Analogy between "One and only one" and "If and only if" Is there a close analogy between "one and only one", used to mean exactly one (as in "there is one and only one object satisfying that condition" etc.), and "if and only if"? "If" and "Only if" can be used separately to denote sufficient and necessary conditions, but I'm not sure whether the constituent parts of "one and only one" can be considered in isolation.
I think it looks like you could interpret "there is one X satisfying condition Y" as "there is one or possibly more X satisfying condition Y", but I am not sure about the difference in interpretation between "there is only one X satisfying condition Y" and "there is one and only one X satisfying Y". Could "there is only one X satisfying condition Y" be interpreted as "there could be one X, but possibly none satisfying Y"? I would appreciate any ideas on this. Thanks
 A: *

*To show the existence of an X satisfying Y it is sufficient to prove "existence" of such an X: that there is "some" (one or more) X satisfying Y.

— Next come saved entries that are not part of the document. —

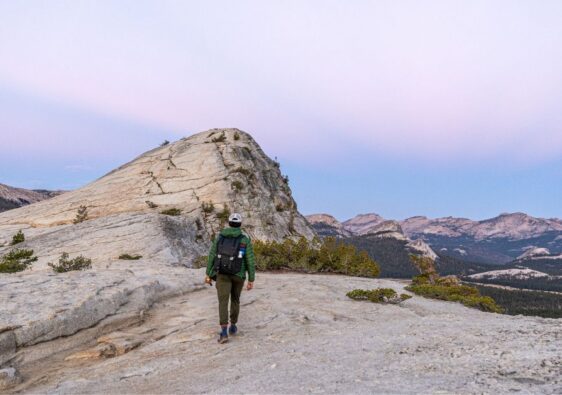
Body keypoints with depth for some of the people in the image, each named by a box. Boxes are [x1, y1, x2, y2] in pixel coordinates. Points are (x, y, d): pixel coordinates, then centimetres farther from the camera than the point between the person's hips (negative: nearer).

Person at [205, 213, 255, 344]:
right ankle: (233, 326, 30)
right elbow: (250, 261, -7)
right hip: (238, 275, 0)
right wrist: (251, 280, -2)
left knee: (223, 302, -4)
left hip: (222, 274, 0)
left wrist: (208, 274, 8)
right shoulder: (245, 239, -4)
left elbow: (212, 256, 2)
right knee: (235, 299, 22)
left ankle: (224, 332, -19)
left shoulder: (220, 237, 2)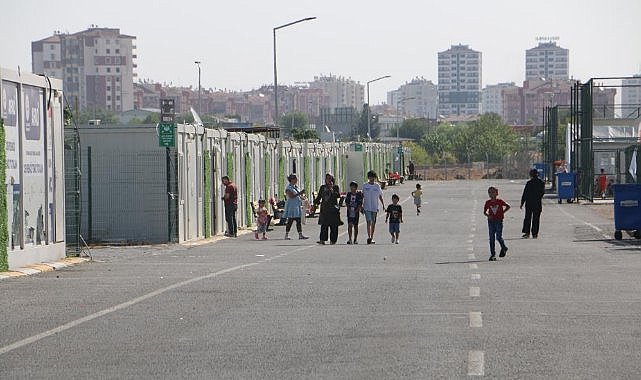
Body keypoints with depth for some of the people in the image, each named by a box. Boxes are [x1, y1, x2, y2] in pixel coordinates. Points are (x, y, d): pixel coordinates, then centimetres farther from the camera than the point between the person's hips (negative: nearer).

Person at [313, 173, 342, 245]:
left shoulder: (335, 187, 4)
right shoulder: (323, 187, 14)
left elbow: (338, 195, -10)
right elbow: (319, 197, 18)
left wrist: (332, 190, -19)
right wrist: (315, 203, 9)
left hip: (333, 209, -2)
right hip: (324, 209, 2)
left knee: (333, 226, -1)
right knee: (324, 225, -4)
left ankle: (332, 240, 3)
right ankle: (322, 239, -7)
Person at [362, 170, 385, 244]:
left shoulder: (377, 186, 5)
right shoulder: (365, 185, 1)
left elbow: (380, 196, 12)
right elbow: (362, 196, 6)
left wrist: (383, 205, 5)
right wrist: (361, 206, 2)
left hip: (375, 207, 2)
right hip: (367, 207, -2)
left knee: (373, 222, 7)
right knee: (368, 222, -14)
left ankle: (372, 238, 15)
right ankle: (369, 237, -23)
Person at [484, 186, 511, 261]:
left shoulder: (500, 201, -3)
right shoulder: (488, 202, 3)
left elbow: (508, 206, 6)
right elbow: (484, 211, 8)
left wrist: (503, 212, -4)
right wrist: (488, 215, -11)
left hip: (499, 221, -3)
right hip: (491, 221, 3)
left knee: (498, 237, -8)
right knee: (491, 238, 2)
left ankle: (504, 248, 21)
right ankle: (493, 254, 6)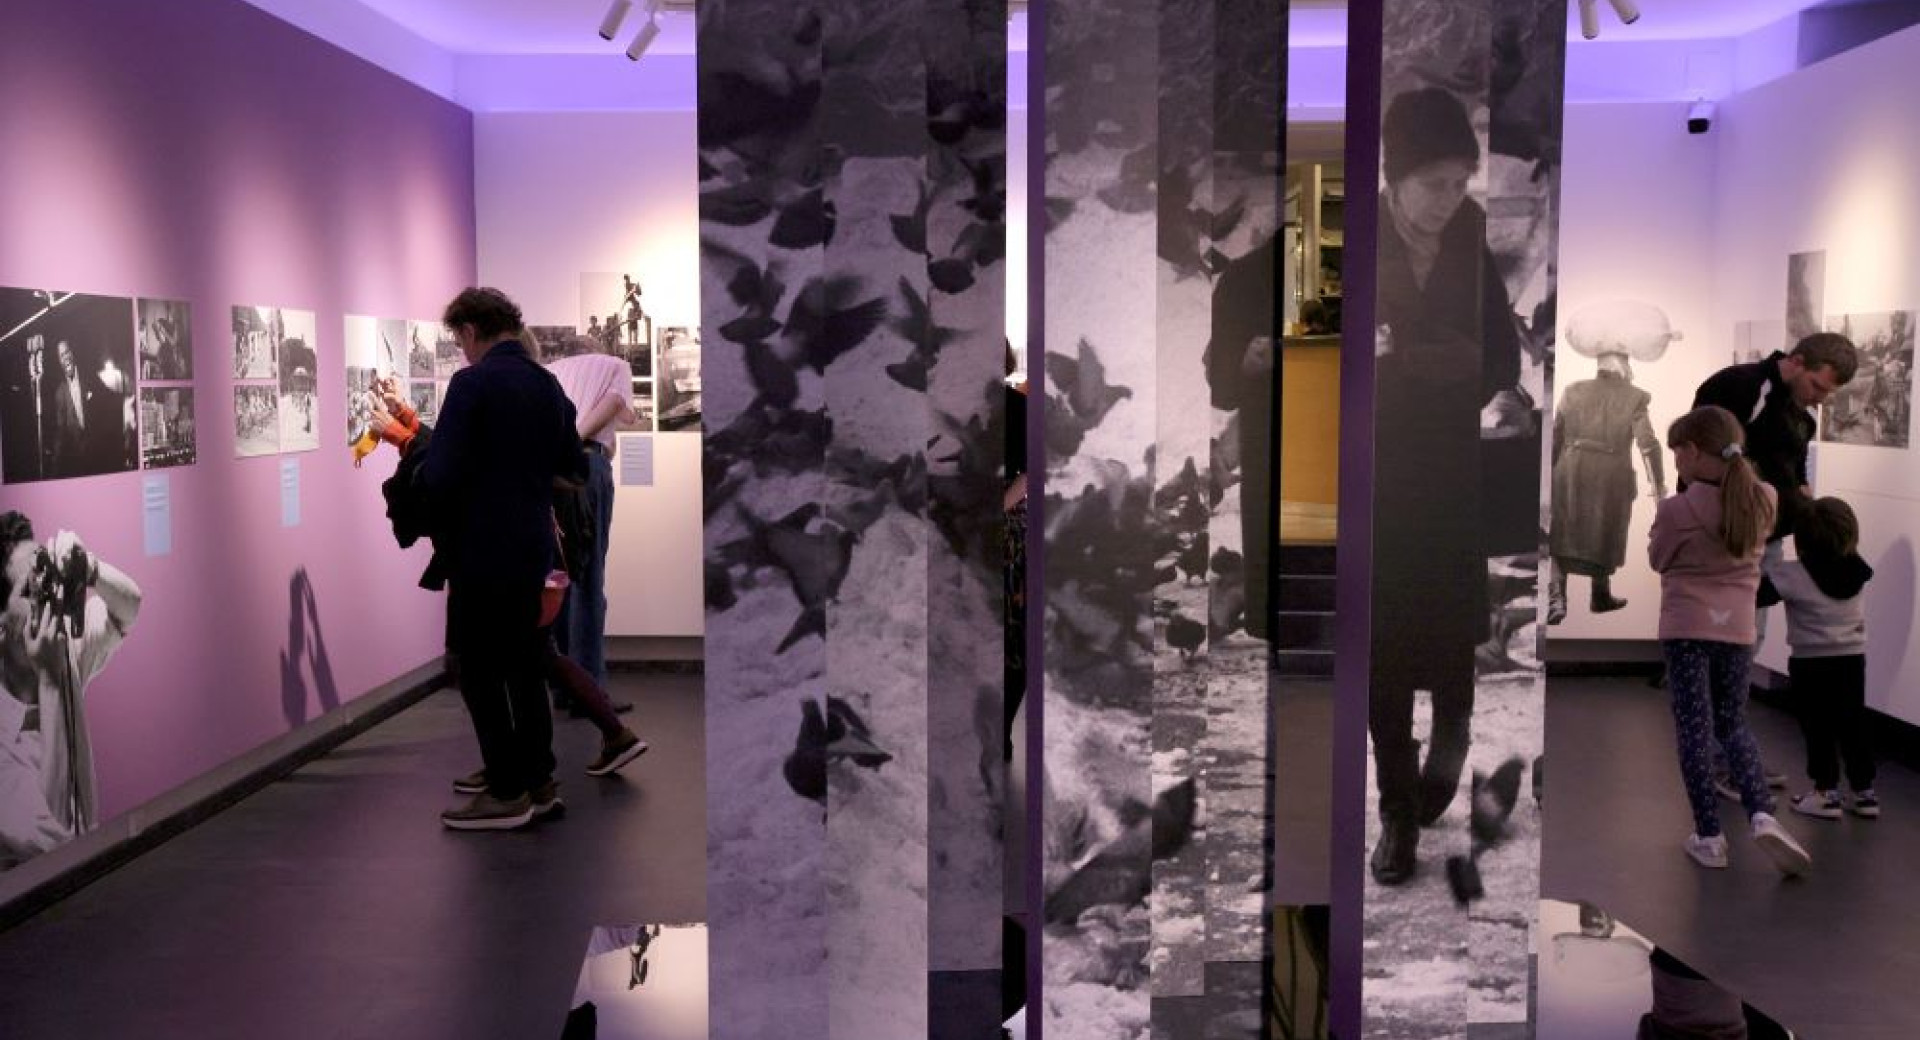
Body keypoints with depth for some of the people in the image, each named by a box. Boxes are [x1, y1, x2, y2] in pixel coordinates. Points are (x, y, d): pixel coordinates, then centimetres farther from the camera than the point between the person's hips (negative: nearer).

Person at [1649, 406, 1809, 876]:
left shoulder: (1675, 510, -14)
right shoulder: (1764, 500, -1)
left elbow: (1658, 561, 3)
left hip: (1687, 629, -4)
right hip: (1737, 629, 4)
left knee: (1693, 732, 3)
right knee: (1733, 726, 17)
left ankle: (1709, 835, 5)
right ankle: (1762, 814, -3)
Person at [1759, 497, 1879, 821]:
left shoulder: (1794, 576, -19)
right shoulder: (1857, 571, -3)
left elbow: (1756, 592, -15)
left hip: (1812, 663, -5)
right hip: (1853, 659, 5)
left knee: (1818, 727, 4)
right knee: (1853, 725, 13)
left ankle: (1826, 792, 7)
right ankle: (1865, 791, 19)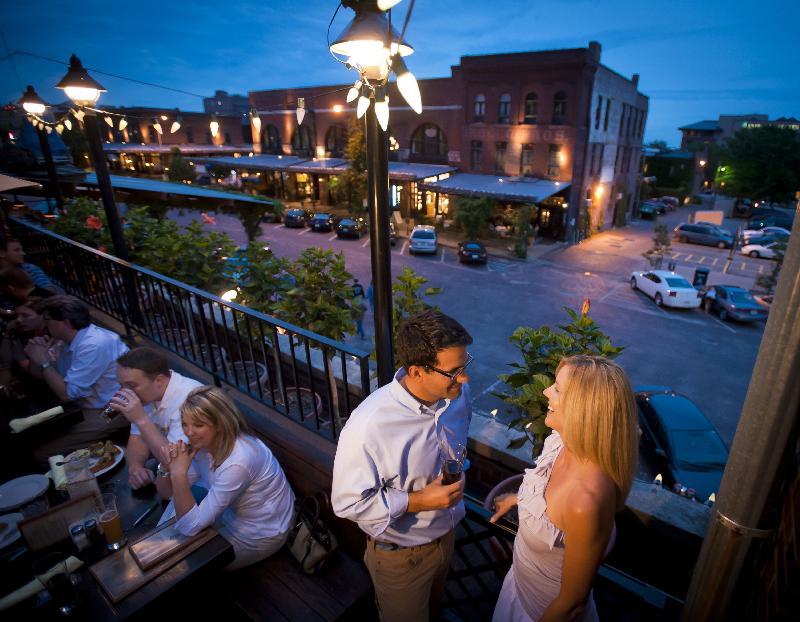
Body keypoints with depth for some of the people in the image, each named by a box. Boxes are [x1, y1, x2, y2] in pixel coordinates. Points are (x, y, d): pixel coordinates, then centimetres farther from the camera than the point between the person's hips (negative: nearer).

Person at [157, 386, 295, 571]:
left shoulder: (237, 463, -37)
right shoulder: (203, 443, -13)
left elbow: (190, 526, -31)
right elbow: (167, 492, -3)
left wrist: (179, 474, -38)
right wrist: (166, 466, -23)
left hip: (259, 534, -7)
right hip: (232, 512, 7)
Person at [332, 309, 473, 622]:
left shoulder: (457, 392, -18)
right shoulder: (368, 427, -39)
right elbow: (348, 503, -26)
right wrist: (419, 501, -30)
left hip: (447, 533, 6)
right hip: (401, 554, -5)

*Then, to show that there is only one such X, you need to show that if K also satisfies Y, then K must equal X.  
So "one and only one" requires establishing both (1) and (2): existence and uniqueness.
Put differently, "there is one and only one" can be read as the conjunction of: 
(a) existence of "at least one" X such that X satisfies Y,
... and ...
(b) existence of at most one such X that satisfies Y.
If we let $P(x)$ denote the satisfaction of some property $P$ by $x$, then we can assert that there is one and only one $x$ such that $P(x)$ as follows:
$$\exists x[P(x) \land \forall y(P(y) \rightarrow y = x)]$$

For the difference between: (i) "only one X satisfies condition Y" and (ii) "there is one and only one X satisfying Y": One can argue that there might be some property that only one element could possibly satisfy, without necessarily asserting that therefore, such an element exists (ii). 
Using "there is one and only one" or "there exists a unique" (or even "there exists exactly one") is less ambiguous than stating "only one", which can be taken to mean "at most one."
A: "If and only if" is a two-way implication, i.e. the left implies the right and the right implies the left. "One and only one" is a statement regarding existence and uniqueness. There is not necessarily a two-way relation here. For instance, the solution to a quadratic can exist, but need not be unique.
A: They are related because the statement "There is one and only one $x\in U$ such that $P(x)$" is equivalent to "There is $x\in U$ such that $P(y)$ if and only if $y=x$.
A: (This late answer expands on lhf's answer.)
Here is the analogy which I see.
"If and only if" is the natural language description of two implications in the opposite directions:
\begin{eqnarray}
\tag{if and only if}
P \;\color{red}\equiv\; Q \\
\tag{if}
P \;\Leftarrow\; Q \\
\tag{only if}
P \;\Rightarrow\; Q \\
\end{eqnarray}
Now, when talking about existence and uniqueness of mathematical objects, then the simplest ways to express these are as follows:
\begin{eqnarray}
\tag{one and only one}
\langle \exists! x :: P(x) \rangle & \;\equiv\; & \langle \exists y :: \langle \forall x :: P(x) & \color{red}\equiv & x = y \rangle \rangle \\
\tag{one}
\langle \exists\phantom! x :: P(x) \rangle & \;\equiv\; & \langle \exists y :: \langle \forall x :: P(x) & \Leftarrow & x = y \rangle \rangle \\
\tag{only one}
\langle \phantom\exists! x :: P(x) \rangle & \;\equiv\; & \langle \exists y :: \langle \forall x :: P(x) & \Rightarrow & x = y \rangle \rangle \\
\end{eqnarray}
And the analogy is visually clear.
(Here $\langle ! x :: P(x) \rangle$ is my notation for "there is at most one $x$ such that $P(x)$".  Apologies for the duplication from another question of mine.)